Records contained in a dataset
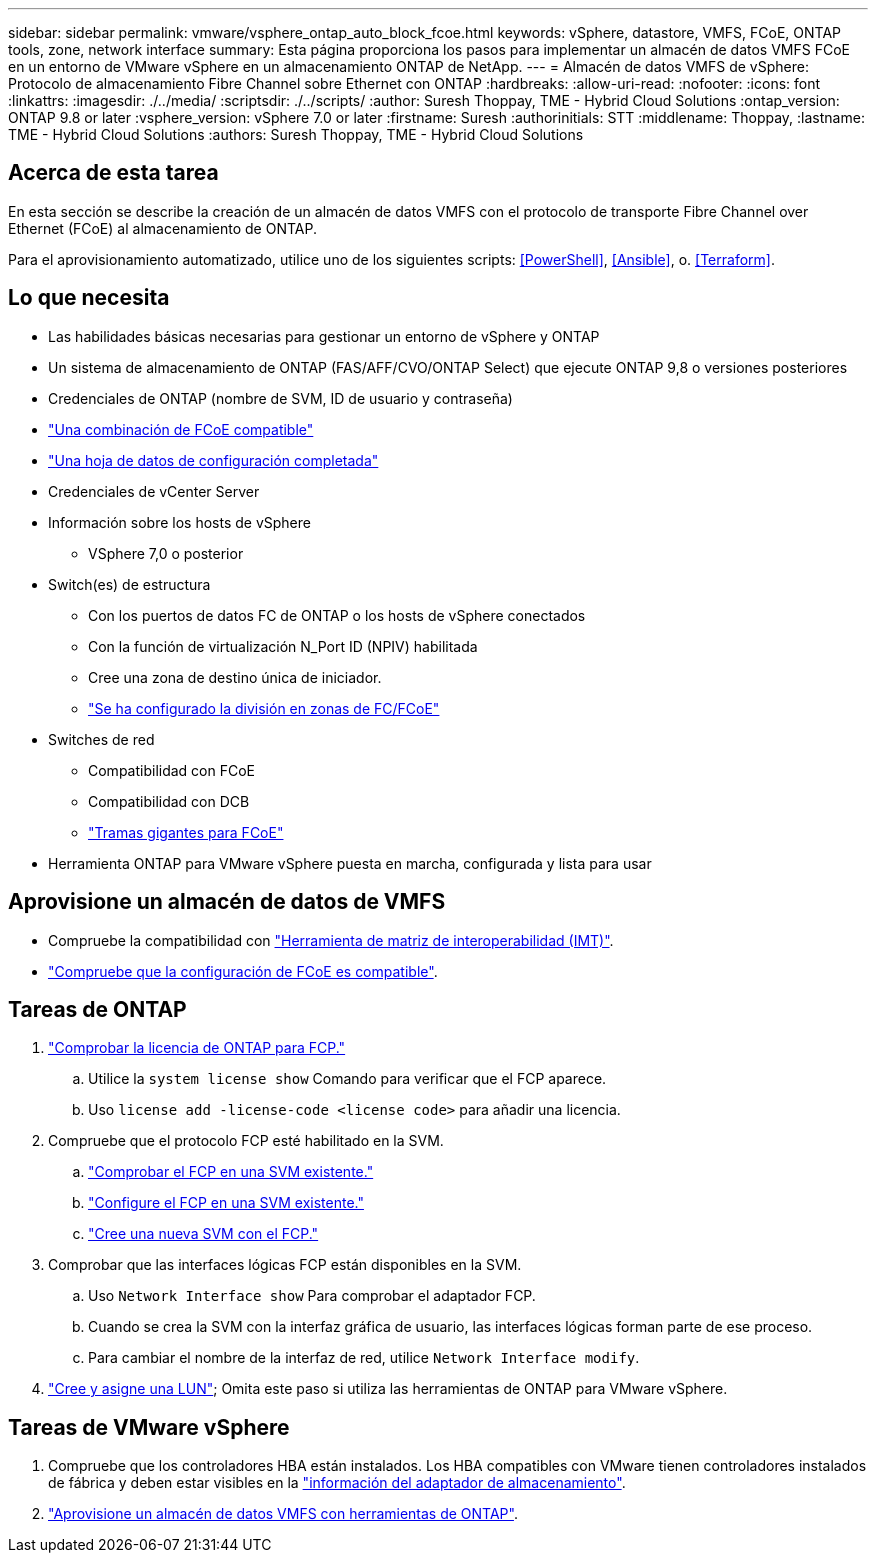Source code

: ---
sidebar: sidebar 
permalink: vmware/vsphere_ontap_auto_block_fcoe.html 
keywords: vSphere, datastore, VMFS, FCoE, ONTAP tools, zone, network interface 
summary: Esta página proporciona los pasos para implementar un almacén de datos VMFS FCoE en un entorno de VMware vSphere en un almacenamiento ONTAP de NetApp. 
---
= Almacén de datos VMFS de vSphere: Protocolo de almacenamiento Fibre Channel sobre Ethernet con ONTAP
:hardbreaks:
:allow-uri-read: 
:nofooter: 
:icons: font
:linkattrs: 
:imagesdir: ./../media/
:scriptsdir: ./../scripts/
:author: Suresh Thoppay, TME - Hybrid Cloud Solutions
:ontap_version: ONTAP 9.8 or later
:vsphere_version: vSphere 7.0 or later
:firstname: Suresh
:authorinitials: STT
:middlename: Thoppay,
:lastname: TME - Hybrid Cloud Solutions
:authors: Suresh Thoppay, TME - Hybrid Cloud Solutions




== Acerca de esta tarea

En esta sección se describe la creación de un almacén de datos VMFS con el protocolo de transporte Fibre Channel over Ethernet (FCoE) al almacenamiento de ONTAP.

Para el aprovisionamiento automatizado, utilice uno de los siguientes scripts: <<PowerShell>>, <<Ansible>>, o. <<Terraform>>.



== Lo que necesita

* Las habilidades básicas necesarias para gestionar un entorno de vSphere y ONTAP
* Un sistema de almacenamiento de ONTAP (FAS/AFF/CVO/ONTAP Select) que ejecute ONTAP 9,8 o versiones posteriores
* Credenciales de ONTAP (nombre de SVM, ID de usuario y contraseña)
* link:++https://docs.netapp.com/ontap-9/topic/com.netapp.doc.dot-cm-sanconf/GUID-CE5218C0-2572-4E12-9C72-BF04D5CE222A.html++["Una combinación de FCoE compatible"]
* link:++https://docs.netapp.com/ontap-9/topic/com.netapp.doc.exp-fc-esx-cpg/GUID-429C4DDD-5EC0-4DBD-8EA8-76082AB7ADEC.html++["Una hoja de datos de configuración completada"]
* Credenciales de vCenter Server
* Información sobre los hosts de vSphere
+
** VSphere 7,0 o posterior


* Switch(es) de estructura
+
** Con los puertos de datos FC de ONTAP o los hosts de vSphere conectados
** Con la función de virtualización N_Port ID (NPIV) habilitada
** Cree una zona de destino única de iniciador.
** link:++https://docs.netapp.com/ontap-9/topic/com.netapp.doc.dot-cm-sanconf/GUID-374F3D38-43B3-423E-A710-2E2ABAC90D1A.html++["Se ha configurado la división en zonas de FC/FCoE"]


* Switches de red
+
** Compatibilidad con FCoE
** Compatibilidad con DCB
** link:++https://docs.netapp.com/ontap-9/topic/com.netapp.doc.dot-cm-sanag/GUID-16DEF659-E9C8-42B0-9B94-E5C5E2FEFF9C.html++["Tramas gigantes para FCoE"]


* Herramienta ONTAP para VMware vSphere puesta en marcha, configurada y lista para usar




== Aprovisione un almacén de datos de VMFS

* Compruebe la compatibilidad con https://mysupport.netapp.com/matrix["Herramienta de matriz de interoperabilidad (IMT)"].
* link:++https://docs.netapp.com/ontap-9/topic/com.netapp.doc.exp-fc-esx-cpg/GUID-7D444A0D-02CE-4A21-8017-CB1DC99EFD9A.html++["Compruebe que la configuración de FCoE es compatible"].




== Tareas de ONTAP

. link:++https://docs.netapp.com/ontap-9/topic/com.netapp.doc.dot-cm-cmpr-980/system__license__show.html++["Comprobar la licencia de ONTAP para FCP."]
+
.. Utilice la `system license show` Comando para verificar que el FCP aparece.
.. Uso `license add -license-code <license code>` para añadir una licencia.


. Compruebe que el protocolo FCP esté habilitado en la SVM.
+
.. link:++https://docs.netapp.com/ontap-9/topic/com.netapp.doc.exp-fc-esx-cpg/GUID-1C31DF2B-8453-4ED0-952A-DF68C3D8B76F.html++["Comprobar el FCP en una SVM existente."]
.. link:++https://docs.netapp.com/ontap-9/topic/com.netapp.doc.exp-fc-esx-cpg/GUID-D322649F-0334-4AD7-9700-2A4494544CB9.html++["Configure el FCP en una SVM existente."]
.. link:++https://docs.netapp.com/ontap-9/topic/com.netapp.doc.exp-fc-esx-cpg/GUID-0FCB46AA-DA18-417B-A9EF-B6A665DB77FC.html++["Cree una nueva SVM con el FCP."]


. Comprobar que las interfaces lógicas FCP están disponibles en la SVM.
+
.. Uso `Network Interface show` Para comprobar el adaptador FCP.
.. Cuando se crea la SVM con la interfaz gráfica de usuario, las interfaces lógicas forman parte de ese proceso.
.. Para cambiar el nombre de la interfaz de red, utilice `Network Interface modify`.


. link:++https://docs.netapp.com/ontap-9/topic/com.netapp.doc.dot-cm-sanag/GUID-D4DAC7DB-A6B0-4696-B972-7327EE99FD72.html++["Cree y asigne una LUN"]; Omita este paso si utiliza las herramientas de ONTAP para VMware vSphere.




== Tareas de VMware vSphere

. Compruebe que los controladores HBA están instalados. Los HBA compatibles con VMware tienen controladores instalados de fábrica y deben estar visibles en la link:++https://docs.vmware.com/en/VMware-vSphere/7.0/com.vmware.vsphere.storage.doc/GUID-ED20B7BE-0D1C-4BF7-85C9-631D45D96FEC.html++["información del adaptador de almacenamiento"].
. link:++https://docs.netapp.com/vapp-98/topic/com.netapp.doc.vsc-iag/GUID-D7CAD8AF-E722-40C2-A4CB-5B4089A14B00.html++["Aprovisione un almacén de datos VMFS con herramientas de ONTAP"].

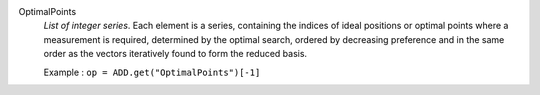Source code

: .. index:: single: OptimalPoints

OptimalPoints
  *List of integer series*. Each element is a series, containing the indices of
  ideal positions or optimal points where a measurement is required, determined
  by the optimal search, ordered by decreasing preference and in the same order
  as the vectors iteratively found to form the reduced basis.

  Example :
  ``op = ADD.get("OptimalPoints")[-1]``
---
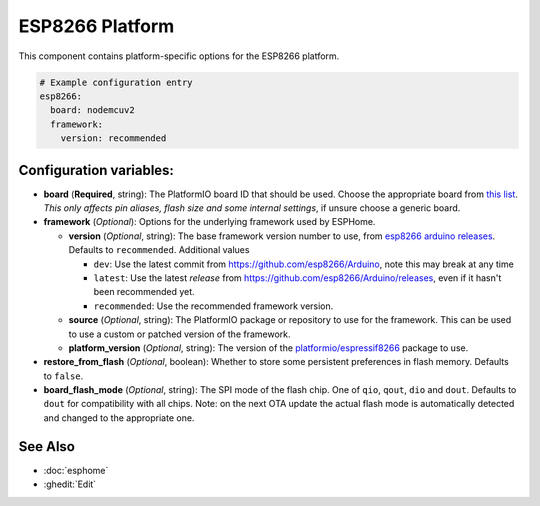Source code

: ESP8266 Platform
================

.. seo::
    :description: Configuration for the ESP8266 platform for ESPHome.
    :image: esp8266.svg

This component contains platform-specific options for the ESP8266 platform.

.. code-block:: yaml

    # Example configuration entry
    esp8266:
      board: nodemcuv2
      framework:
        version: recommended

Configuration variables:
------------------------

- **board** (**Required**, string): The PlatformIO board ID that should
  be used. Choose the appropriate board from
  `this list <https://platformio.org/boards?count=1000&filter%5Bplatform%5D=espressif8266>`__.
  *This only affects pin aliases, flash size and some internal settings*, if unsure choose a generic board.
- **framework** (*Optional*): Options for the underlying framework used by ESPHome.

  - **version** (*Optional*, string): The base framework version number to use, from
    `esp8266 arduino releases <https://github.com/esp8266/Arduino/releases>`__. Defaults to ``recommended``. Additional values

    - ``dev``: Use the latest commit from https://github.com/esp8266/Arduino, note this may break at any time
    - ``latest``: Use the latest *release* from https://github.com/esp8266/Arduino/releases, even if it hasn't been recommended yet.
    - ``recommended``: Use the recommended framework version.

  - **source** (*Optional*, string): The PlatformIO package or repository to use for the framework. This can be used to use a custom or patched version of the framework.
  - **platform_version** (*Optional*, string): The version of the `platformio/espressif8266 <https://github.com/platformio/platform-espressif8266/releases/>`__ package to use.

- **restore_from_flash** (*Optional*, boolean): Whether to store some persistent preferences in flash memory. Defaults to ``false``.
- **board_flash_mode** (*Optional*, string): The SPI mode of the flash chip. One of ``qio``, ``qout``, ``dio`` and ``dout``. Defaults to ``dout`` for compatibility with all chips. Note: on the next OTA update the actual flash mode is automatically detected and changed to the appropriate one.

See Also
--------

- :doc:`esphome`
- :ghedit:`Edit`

Aim of the task: For this exercise, copy every line of the data that holds "Fibre".

Solution below:
= Almacén de datos VMFS de vSphere: Protocolo de almacenamiento Fibre Channel sobre Ethernet con ONTAP
En esta sección se describe la creación de un almacén de datos VMFS con el protocolo de transporte Fibre Channel over Ethernet (FCoE) al almacenamiento de ONTAP.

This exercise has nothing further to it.